Every writer has an ‘inner editor’.

Some writers have this internal analytical monitoring function turned on and operational all the time. Others have it switched off and barely activate it at any stage. Thus we can theorise that there are several levels of operation of this editing apparatus, none of which is ‘senior’ to any of the others - in other words, there is not necessarily a 'right' way or a 'wrong' way of doing this.

The first level is that stage in which the writer simply writes. For many writers, this is where the inner editor is totally inactive: the whole point for these writers is to get words out onto a page without interference. No checks are done on spelling, grammar, punctuation; the only monitoring that occurs could be said to be ‘raw’: the organic, unanalytic and primary guiding of the imagination as it generates images, scenes, chapters, sections and eventually a whole draft. For many, this is the act of writing in its entirety.

That first level hardly ever happens, though, without at least some awareness on the part of the editor within. Even as words rush out onto the page unhindered, there is usually a slight inkling on the part of the writer that some words are ‘appropriate’ while others are ‘inappropriate’. As the process of writing continues, this awareness can develop into moments of epiphany - those times when it suddenly dawns on a writer that, were a change to be made to a character or scene or something else in a particular way, a whole load of problems would be solved or an entirely new dimension of wonder opened up. I recall many times in the act of writing having such moments: connections occurred, links were made, ‘tweakages’ startlingly came to light. Occasionally, I would scribble these down, then, forgetting them, I would return to a manuscript months or even years later and be reading along when exactly the same epiphany would occur. ‘If I were to write this next, that would make this so much cooler!’ I would think - only to read on and find that I had written exactly what I had just thought of, only months or years earlier. What is happening here? Who knows? The phenomenon, when it happens, is wonderful: it is as though your inner editor is tracking along with you, like an invisible companion, or as if the story itself existed in some form independent of you writing it, just waiting to be ‘discovered’ rather than written.

A further level of inner editing occurs more consciously and formally once a draft is complete. Now, with a higher degree of awareness, an editor hat is placed on the writer’s head and he or she begins to read through the draft very much awake and looking at the thing in a wholly different way. Gone is the tsunami of creativity that washed this wordage ashore - now the inner editor, like a beachcomber, finds that wreckage and decides what use it can be put to. This involves much more than tidying up spelling, punctuation and grammar - this is a process, if done fully, of re-orientating the story to its core vision and message.
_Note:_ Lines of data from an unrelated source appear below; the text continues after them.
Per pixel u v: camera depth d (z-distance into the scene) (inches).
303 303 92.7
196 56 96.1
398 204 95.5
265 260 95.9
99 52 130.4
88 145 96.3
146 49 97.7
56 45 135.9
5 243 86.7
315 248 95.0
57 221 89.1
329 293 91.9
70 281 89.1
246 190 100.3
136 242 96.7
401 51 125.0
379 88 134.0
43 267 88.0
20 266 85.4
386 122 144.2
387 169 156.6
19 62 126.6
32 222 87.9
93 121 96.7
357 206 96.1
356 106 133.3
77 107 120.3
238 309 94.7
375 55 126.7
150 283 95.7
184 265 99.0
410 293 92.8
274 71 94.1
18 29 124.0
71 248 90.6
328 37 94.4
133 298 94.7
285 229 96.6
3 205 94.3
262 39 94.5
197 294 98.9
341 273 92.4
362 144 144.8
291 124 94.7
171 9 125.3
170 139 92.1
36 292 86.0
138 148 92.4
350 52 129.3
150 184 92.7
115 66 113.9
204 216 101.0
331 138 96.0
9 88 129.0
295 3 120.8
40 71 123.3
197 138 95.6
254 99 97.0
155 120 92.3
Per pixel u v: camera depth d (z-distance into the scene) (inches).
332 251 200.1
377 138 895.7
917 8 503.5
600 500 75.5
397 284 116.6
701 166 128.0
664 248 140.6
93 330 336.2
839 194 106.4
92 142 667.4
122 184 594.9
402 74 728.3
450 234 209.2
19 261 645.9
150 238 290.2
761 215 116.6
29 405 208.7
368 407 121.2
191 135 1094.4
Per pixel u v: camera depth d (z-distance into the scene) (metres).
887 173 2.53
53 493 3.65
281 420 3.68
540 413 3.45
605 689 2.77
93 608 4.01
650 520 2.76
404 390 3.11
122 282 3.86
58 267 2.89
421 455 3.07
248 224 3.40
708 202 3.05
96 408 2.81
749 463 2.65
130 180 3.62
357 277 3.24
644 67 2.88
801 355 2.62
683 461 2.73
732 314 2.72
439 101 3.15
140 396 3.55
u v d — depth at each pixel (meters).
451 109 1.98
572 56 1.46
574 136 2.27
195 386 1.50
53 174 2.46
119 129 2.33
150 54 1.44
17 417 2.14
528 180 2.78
Gradually, as the inner editor gets to work, the real story emerges from within the draft, just as a sculpture emerges from within raw stone. It is at this level that many writers - possibly the majority - feel the burden too great: their inner editor, operating at full power by this stage, simply cannot get the required result. The clarity of the writer’s ‘inner eye’ has dimmed due to the heavy work involved of creating the draft, and they feel that they need outside help. Which is where professional editors step in.

A professional and experienced editor knows that the first task is not adjudicating changes in the manuscript. The first thing is to listen carefully to the writer: the vision that emerges should not be that of the editor but the writer. Unvaryingly, the job of the editor is to disentangle the writer from confusions or errors which have entered into the work as part of the process of writing, from the mechanical errors of spelling and so on to the more intangible departures from the core of the tale which will have occurred as the draft went along

In the end, the resulting manuscript is never ‘pure’, just as any painting or piece of music must fall short to some degree of the lofty ideal from which it sprang. But it should be as close as is humanly possible to that ideal.